TEXT SECTION:
----------------------------------------
Vi went through U. Guad as a literature major. An American undergrad major would include maybe five courses in lit — today of worthless writers, most likely. A Mexican lit major studies nothing but lit (and related things such as etymology and semiotics) for four years, leaving her in coursework terms with more than a Master’s but less than a PhD.


Perhaps off topic a bit: There is, between the Rio Bravo and Tierra del Fuego, a vast amount of writing, music, and art totally unknown to the north. Americans are notoriously anti-intellectual, poorly educated, and parochial. A pity. Among the political, there is also a tendency to deduce reality from doctrine. If I introduced a three-foot iguana as my wife, my woke friends would become inclusive and say that of course it is as intelligent as everybody else, and besides species is a social construct and doesn’t exist. My Racial Right friends would think the beast acceptable if I told them it was an American iguana of English descent, but would probably think green to be on the wrong side of the color line and favor albino iguanas.
----------------------------------------
DATASET EXCERPTS:

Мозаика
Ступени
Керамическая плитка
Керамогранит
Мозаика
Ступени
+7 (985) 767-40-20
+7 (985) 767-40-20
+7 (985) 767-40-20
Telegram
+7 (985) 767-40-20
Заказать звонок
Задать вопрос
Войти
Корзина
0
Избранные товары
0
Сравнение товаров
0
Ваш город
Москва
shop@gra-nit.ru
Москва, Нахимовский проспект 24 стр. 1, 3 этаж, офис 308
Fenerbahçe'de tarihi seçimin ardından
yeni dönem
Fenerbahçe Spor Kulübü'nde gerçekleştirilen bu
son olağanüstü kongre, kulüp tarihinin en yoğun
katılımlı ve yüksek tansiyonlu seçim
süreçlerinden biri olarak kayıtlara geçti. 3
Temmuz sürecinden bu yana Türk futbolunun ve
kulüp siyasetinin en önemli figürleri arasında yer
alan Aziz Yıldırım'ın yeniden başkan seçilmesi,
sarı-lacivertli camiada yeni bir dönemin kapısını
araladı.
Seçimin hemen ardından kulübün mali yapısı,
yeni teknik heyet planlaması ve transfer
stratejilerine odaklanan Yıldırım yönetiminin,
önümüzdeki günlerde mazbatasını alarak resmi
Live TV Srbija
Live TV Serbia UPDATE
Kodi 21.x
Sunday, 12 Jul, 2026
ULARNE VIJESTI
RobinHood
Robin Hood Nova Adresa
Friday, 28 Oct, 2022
----------------------------------------
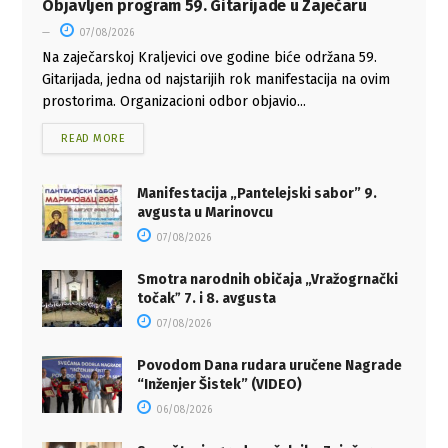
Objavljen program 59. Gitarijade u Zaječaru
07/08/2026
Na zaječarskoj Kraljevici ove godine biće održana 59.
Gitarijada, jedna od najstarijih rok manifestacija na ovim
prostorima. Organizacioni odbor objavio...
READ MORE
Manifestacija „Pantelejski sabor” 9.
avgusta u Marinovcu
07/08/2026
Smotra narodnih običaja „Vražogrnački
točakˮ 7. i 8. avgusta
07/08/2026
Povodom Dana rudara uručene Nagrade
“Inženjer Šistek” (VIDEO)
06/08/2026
----------------------------------------
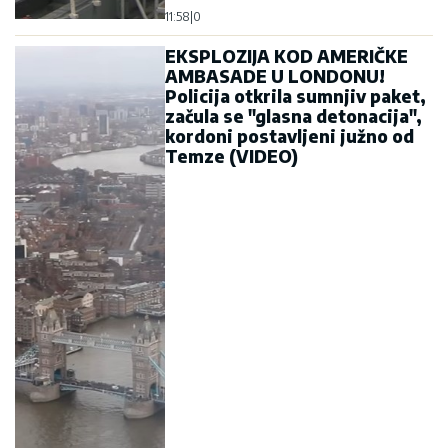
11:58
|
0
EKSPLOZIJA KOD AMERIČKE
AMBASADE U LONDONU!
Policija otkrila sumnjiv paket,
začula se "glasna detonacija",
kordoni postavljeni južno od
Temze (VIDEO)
----------------------------------------
Continue the passage about a Mexican literature degree and American parochialism, picking up after its final sentence.

RESPONSE:
A staple of hellhole theology is that Mexicans are of low intelligence. If this be true, it isn’t obvious here. The idea suffers from a deficiency of plausibility. Consider: Mexico is awash in banks, which have employees who sit at computers and manipulate exchange rates, intermediate banks, SWIFT codes, and the like. Somebody maintains the computers, somebody networks them in the bank, and wide-area network engineers link them to corporate, probably in Mexico City, where programmers maintain hardware and code on central computers. Others maintain big turbofans at the airlines, and the avionics, and run the instrument landing system. Others run the landline phones, the cell networks with all their towers and routers at various levels, and the medical magnetic resonance imaging machines and high-resolution computerized tomography equipment. It is not clear how this sort of thing, repeated across countless industries and technical specialties, is accomplished by a people allegedly two IQ points above American blacks, who do none of these things.


Apparently people read books, as there are at least 31 bookstores in Guad. I know because some website lists that many. The five I know are excellent, my favorite of these being of two large floors and covering everything from the pre-Socratics through biochemistry. In Spanish. Violeta is reading a vast book on Cataluñian syndicalism in Barcelona after the First World War. Somewhat acerbically, I suppose, I wonder how many Americans, including college grads, know what Cataluñian means, what syndicalism is, what ocean borders on Barcelona, or the dates of the war.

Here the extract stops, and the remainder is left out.